Third term for Jacksonville City Council? The bill is back – Florida Politics

Third term for Jacksonville City Council? The bill is back

At a time when some constituents of Jacksonville City Councilman Matt Schellenberg are hopping mad at him over a zoning issue, a bill authorizing a referendum seems like an interesting play.

And yet, that’s what Schellenberg seeks — with a bill in committees on Tuesday (Rules and Finance), a measure which would allow a third term, if approved by referendum, for the city’s constitutional officers, School Board members, and — yes — City Councilors like Schellenberg.

This debate has happened before, but for various logistical reasons, Council never pulled the trigger and authorized the measure.

In 2016, the concept hit Council committees for the first time.

Schellenberg expected “all 19 members” of Council to sell this as they did the 1/2 cent sales tax.

“We are the principal people behind these things.
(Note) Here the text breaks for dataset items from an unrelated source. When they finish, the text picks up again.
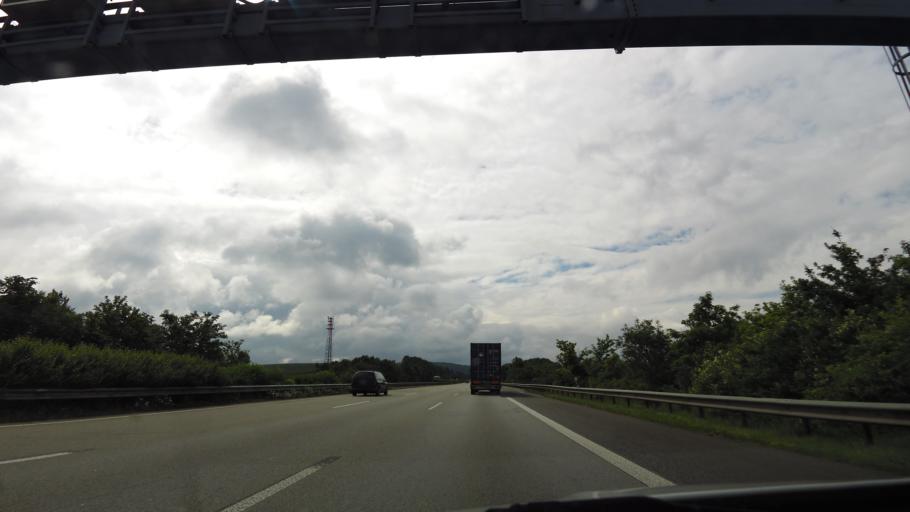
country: DE
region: Rheinland-Pfalz
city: Wehr
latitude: 50.4260
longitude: 7.2279
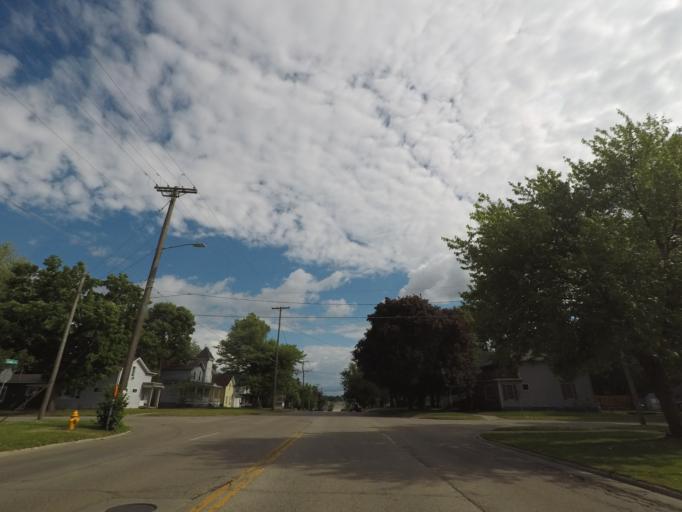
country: US
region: Wisconsin
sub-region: Rock County
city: Janesville
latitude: 42.6755
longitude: -89.0318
We understand why it’s done,” and “if you extend from two to three, it will actually save the city money” and be more “efficient.”
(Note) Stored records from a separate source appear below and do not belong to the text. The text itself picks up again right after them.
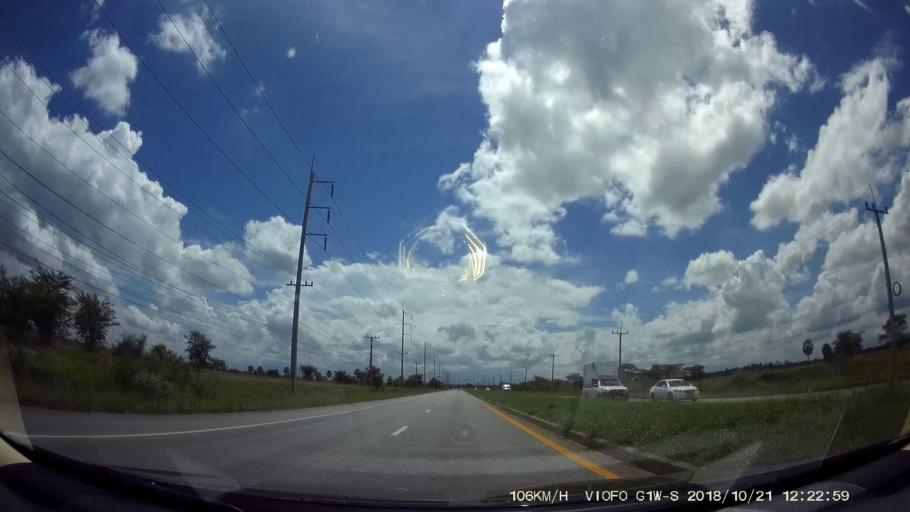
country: TH
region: Nakhon Ratchasima
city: Dan Khun Thot
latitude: 15.2529
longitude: 101.7890
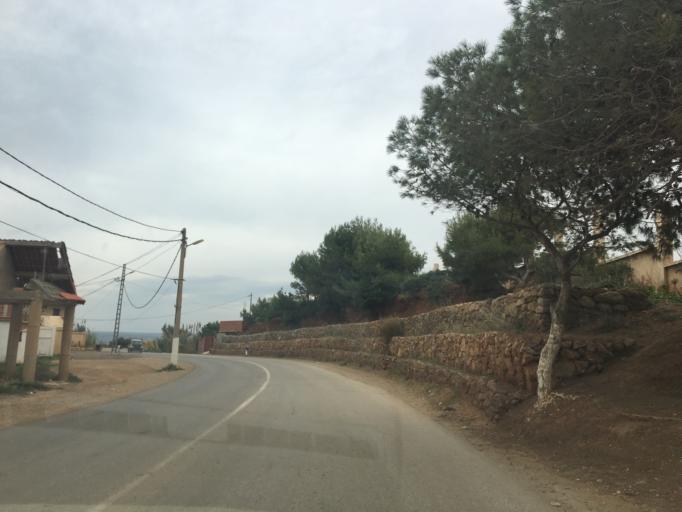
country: DZ
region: Tipaza
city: Tipasa
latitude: 36.6401
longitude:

At that point, Schellenberg wanted to include the current group.

“We have to wait 7 years for a whole new generation of people,” Schellenberg said, if the bill doesn’t include current Council members.

The legislation cleared committees in 2016, but was pulled, as the referendum would have competed with the pension reform referendum on the August ballot, and the Best Bet slots referendum on the November ballot.

With those referendums in the rear view mirror, it became clear to bring back the bill.

The bill was brought back to committee this summer with a substitute. The sub proposed three four-year terms, rather than the abolishment of term limits.

Not everyone was exactly sold.

“In four years, do we change it to four, maybe,” Council VP John Crescimbeni quipped.

Councilman Tommy Hazouri wanted an amendment to exempt current office holders, and vowed to introduce it at a time of his choosing.

Councilman Greg Anderson said he’d vote in favor of the sub, but not in favor of the bill.

“We owe [Schellenberg] the opportunity to make his case,” Anderson said.